(Material for the task)

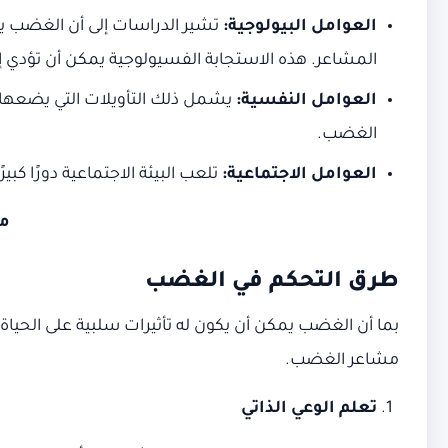
العوامل البيولوجية
:
المشاعر. هذه الاستجابة الفسيولوجية يمكن أن تؤدي إلى ز
العوامل النفسية
:
يشمل ذلك التأويلات التي يضعها 
الغضب.
العوامل الاجتماعية
:
تلعب البيئة الاجتماعية دورًا كب
م
طرق التحكم في الغضب
بما أن الغضب يمكن أن يكون له تأثيرات سلبية على الحيا
مشاعر الغضب.
تعلم الوعي الذاتي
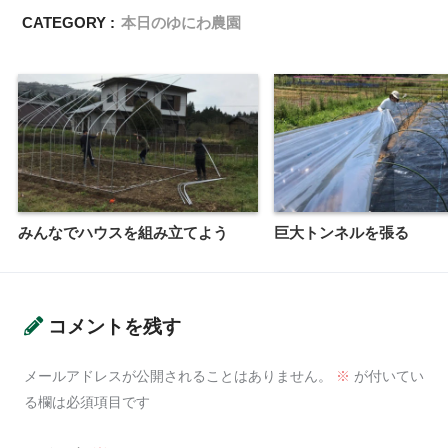
CATEGORY :
本日のゆにわ農園
みんなでハウスを組み立てよう
巨大トンネルを張る
コメントを残す
メールアドレスが公開されることはありません。
※
が付いてい
る欄は必須項目です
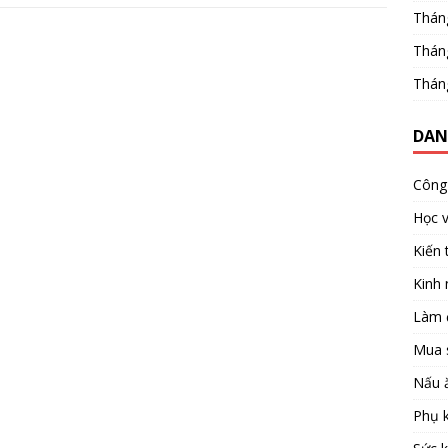
Thán
Thán
Thán
DAN
Công 
Học 
Kiến 
Kinh
Làm 
Mua 
Nấu 
Phụ k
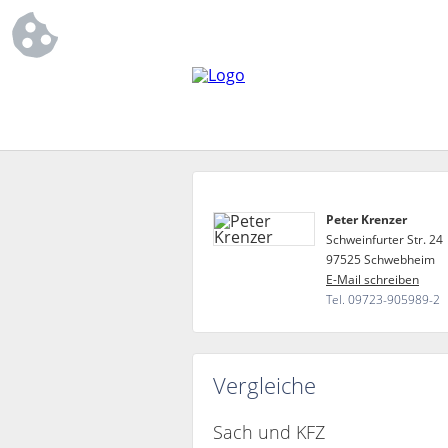
Peter Krenzer
Schweinfurter Str. 24
97525 Schwebheim
E-Mail schreiben
Tel. 09723-905989-2
Vergleiche
Sach und KFZ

(End Material for the task)

Every record above should come back exactly, but without its pictures.

العوامل البيولوجية
:
المشاعر. هذه الاستجابة الفسيولوجية يمكن أن تؤدي إلى ز
العوامل النفسية
:
يشمل ذلك التأويلات التي يضعها 
الغضب.
العوامل الاجتماعية
:
تلعب البيئة الاجتماعية دورًا كب
م
طرق التحكم في الغضب
بما أن الغضب يمكن أن يكون له تأثيرات سلبية على الحيا
مشاعر الغضب.
تعلم الوعي الذاتي
CATEGORY :
本日のゆにわ農園
みんなでハウスを組み立てよう
巨大トンネルを張る
コメントを残す
メールアドレスが公開されることはありません。
※
が付いてい
る欄は必須項目です
Thán
Thán
Thán
DAN
Công 
Học 
Kiến 
Kinh
Làm 
Mua 
Nấu 
Phụ k
Peter Krenzer
Schweinfurter Str. 24
97525 Schwebheim
E-Mail schreiben
Tel. 09723-905989-2
Vergleiche
Sach und KFZ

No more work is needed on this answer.